'You never know who the hero's going to be': Walls walks it off
Kiermaier records clutch 10th-inning outfield assist to get Goldschmidt at plate
ST. PETERSBURG -- During the four seconds after he made contact with Drew VerHagen’s two-strike sinker, Taylor Walls experienced a wave of conflicting emotions.
Off the bat, Walls said he thought he’d hit it “way fair.” As it hooked hard down the right-field line, Walls slowly crept toward first base, leaning his upper body to the left but admittedly thinking, “You’ve got to be kidding me.” But when it bounced off the foul pole and thudded back onto the warning track, Walls reached the end of his emotional roller-coaster ride.
After the Rays were down a run and down to their last strike in the 10th inning, Walls set off a celebration as his first career walk-off homer sent Tampa Bay to a 4-2 win over the Cardinals on Tuesday night at Tropicana Field. It was a gritty victory for the Rays made possible by tremendous pitching, a defensive gem from Kevin Kiermaier and one big swing from Walls.
“They all feel good, but obviously a game like that where it's a battle just kind of shows what this team is made of to everyone else,” said reliever Colin Poche, who picked up the win. “In this clubhouse, we know that we've got a bunch of gritty players who are going to fight to the last strike, and it's exactly what Taylor Walls did tonight.”
Isaac Paredes walked to begin the bottom of the 10th, then Nolan Arenado made a Platinum Glove-caliber play to throw out Kiermaier at third on Brett Phillips’ sacrifice bunt attempt. Pinch-hitter Yandy Díaz popped out to bring up Walls.
The slick-fielding switch-hitter had been in a brutal slump, with only three hits in his previous 25 at-bats. But Walls said he had a conversation earlier in the day with assistant hitting coach Dan DeMent that helped him deliver his first walk-off hit of any kind in the Majors and only his fourth career homer in 99 games with the Rays.
They didn’t talk about swing mechanics or anything too technical. It was more about staying calm in the batter’s box rather than letting the game get too fast, something Walls has struggled with in the past. Not this time.
“The same heartbeat as I would [have], like, playing Wiffle ball -- I mean, that's really what it came down to,” Walls said. “It just happened to play out that I had a big at-bat in a big situation, to where the thoughts just aligned up with the perfect situation today. That was all that was going through my head was, ‘Stay calm, stay composed and just breathe.’”
And what was going through his mind after his first walk-off hit banged off the foul pole? Not much. Before Walls sprinted around the bases, chucked his helmet about as far as he hit the home run and ran into the crowd of teammates around home plate, Rays coach Chris Prieto had to remind him to touch first base.
“I almost ran into the bullpen,” Walls said. “As soon as that ball hit the foul pole, I don't know what happened. … I rounded the bases and I felt like I was sprinting full speed. That moment just was -- I wouldn't say a blur, but it was just in fast forward, I feel like.”

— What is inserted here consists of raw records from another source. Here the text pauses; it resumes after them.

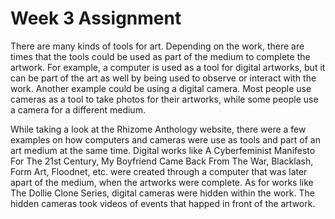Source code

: # Week 3 Assignment

There are many kinds of tools for art. Depending on the work, there are times that the tools could be used as part of the medium to complete the artwork. For example, a computer is used as a tool for digital artworks, but it can be part of the art as well by being used to observe or interact with the work. Another example could be using a digital camera. Most people use cameras as a tool to take photos for their artworks, while some people use a camera for a different medium.

While taking a look at the Rhizome Anthology website, there were a few examples on how computers and cameras were use as tools and part of an art medium at the same time. Digital works like A Cyberfeminist Manifesto For The 21st Century, My Boyfriend Came Back From The War, Blacklash, Form Art, Floodnet, etc. were created through a computer that was later apart of the medium, when the artworks were complete. <!--In other words, the computer was used as a tool to create the digital works. But when the works were done and became interactive, the computer itself became a part of the art.--> As for works like The Dollie Clone Series, digital cameras were hidden within the work. The hidden cameras took videos of events that happed in front of the artwork.<!--In other words, the digital cameras were being used as both tools for one medium while being a part of a different medium at the same time.-->
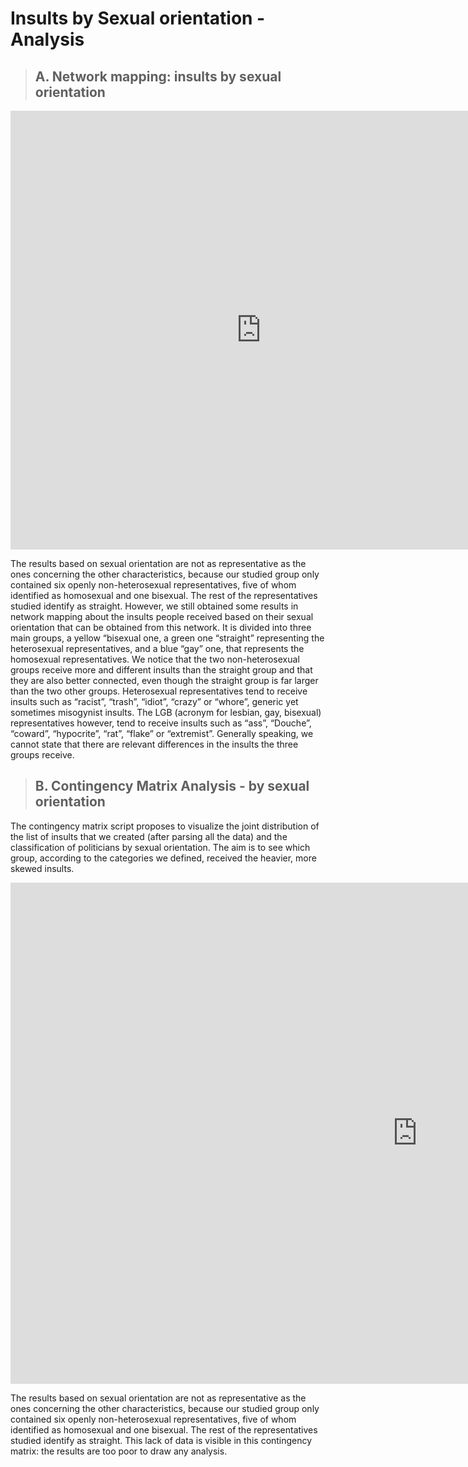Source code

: # Insults by Sexual orientation - Analysis 

> ## A. Network mapping: insults by sexual orientation 

<iframe src="https://documents.cortext.net/a1f1/a1f182f57d9837308532fd9dba3acc92/53323/maps/hn-usrep26876_6899top150-ISItermsadjective-ISItermssexualitysmaller-chi2cooc-99999-oT0.09-9999-louFalse.pdf" frameborder="0" style="overflow:hidden;border:1px solid #DDDDDD;" width="800" height="700" allowfullscreen></iframe>

The results based on sexual orientation are not as representative as the ones concerning the other characteristics, because our studied group only contained six openly non-heterosexual representatives, five of whom identified as homosexual and one bisexual. The rest of the representatives studied identify as straight. However, we still obtained some results in network mapping about the insults people received based on their sexual orientation that can be obtained from this network. It is divided into three main groups, a yellow “bisexual one, a green one “straight” representing the heterosexual representatives, and a blue “gay” one, that represents the homosexual representatives. We notice that the two non-heterosexual groups receive more and different insults than the straight group and that they are also better connected, even though the straight group is far larger than the two other groups. Heterosexual representatives tend to receive insults such as “racist”, “trash”, “idiot”, “crazy” or “whore”, generic yet sometimes misogynist insults. The LGB (acronym for lesbian, gay, bisexual) representatives however, tend to receive insults such as “ass”, “Douche”, “coward”, “hypocrite”, “rat”, “flake” or “extremist”. Generally speaking, we cannot state that there are relevant differences in the insults the three groups receive.


> ## B.  Contingency Matrix Analysis - by sexual orientation 
The contingency matrix script proposes to visualize the joint distribution of the list of insults that we created (after parsing all the data) and the classification of politicians by sexual orientation. The aim is to see which group, according to the categories we defined, received the heavier, more skewed insults. 

<iframe src="https://documents.cortext.net/930d/930d443be49463b3061eb739e11fd907/53394/contingency_matrix-usrep2-logFalse-ISItermssexuality_big_database-sentpolarity_full_text-y6876_7218-reordered-nFchi2.pdf" frameborder="0" style="overflow:hidden;border:1px solid #DDDDDD;" width="1300" height="800" allowfullscreen></iframe>

The results based on sexual orientation are not as representative as the ones concerning the other characteristics, because our studied group only contained six openly non-heterosexual representatives, five of whom identified as homosexual and one bisexual. The rest of the representatives studied identify as straight. This lack of data is visible in this contingency matrix: the results are too poor to draw any analysis. 



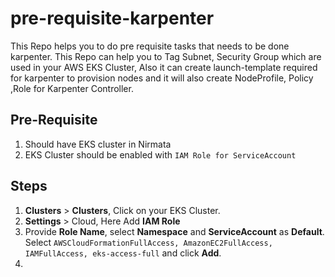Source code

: # pre-requisite-karpenter
This Repo helps you to do pre requisite tasks that needs to be done karpenter.
This Repo can help you to Tag Subnet, Security Group which are used in your AWS EKS Cluster, Also it can create launch-template required for karpenter to provision nodes and it will also create NodeProfile, Policy ,Role for Karpenter Controller.

## Pre-Requisite
1. Should have EKS cluster in Nirmata
2. EKS Cluster should be enabled with `IAM Role for ServiceAccount`

## Steps
1. **Clusters** > **Clusters**, Click on your EKS Cluster.
2. **Settings** > Cloud, Here Add **IAM Role**
3. Provide **Role Name**, select **Namespace** and **ServiceAccount** as **Default**. Select `AWSCloudFormationFullAccess, AmazonEC2FullAccess, IAMFullAccess, eks-access-full` and click **Add**.
4.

The Rays had to battle just to reach that point, though, on a night their scuffling lineup produced only three hits and three walks. Starter Jeffrey Springs kept the Cardinals’ high-scoring offense in check over six scoreless innings.
The Rays broke a scoreless tie in the seventh on an Isaac Paredes sacrifice fly, but the Cardinals evened it up against Andrew Kittredge in the eighth.

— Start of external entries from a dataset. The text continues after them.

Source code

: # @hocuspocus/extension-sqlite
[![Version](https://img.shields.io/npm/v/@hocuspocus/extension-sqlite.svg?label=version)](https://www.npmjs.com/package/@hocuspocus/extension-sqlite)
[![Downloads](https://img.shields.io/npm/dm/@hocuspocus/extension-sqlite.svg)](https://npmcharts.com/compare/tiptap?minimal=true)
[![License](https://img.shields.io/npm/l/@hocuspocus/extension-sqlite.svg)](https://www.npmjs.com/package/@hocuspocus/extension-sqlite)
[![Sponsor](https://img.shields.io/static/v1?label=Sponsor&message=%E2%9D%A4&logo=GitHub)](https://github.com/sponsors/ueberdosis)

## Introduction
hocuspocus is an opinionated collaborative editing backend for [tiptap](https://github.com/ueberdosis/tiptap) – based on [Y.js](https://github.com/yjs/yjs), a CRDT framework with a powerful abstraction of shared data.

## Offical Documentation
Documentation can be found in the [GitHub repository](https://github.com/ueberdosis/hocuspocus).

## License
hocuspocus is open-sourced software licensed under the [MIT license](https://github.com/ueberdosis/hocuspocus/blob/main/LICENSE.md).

And St. Louis struck first in the 10th, loading the bases with nobody out. But Poche kept his cool even after giving up one run on a sacrifice fly, striking out Tyler O’Neill before Kiermaier delivered the big play Tampa Bay needed to keep the game close.
Harrison Bader hit a single to center, and Paul Goldschmidt dashed home from second to try to extend the Cardinals’ lead. But Kiermaier fired an 83.1 mph strike from center, a one-hop throw just up the first-base line, giving catcher Francisco Mejía enough time to reach across the plate, tag Goldschmidt and end the inning.

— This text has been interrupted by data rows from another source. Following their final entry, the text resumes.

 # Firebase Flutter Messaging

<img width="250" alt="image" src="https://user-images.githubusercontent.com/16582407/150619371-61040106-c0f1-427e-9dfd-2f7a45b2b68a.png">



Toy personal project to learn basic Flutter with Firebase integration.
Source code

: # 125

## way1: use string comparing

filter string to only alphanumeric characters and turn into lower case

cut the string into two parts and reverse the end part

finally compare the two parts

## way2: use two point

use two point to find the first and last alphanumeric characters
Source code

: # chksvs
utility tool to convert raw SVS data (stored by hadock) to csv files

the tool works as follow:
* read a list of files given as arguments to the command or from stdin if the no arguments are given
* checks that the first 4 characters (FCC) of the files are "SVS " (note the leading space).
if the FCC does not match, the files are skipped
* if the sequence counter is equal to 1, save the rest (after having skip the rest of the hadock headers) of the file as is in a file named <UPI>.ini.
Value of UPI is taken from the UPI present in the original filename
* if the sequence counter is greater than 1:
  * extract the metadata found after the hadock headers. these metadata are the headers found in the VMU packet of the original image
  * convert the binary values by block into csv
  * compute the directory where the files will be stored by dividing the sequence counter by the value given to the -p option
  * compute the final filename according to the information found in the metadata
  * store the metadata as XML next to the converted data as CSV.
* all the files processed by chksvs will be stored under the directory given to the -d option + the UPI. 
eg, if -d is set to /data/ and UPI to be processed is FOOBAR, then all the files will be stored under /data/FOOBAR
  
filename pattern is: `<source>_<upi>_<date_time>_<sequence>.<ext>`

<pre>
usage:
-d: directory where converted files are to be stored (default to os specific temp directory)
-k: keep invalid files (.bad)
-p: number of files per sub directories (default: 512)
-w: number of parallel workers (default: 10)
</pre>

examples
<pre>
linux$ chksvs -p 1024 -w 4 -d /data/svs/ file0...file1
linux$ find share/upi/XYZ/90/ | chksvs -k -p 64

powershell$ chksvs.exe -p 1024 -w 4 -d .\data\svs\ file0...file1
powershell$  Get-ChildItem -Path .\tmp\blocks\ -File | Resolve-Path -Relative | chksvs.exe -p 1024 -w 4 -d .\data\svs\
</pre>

“Game-changing,” Rays manager Kevin Cash said. “To get out of that inning … with nobody else [scoring] was just as big as Wallsy's home run.”
Kiermaier was happy to shine the spotlight on Walls, beaming at his locker about his big moment.
“For him to come up huge right there, biggest hit of his career, just incredible,” Kiermaier said. “And it shows you, even when we're having some down times as a team, don't ever count us out. We don't ever give up, and you never know who the hero's going to be on any given night. Tonight was T-Walls' night to be the hero.”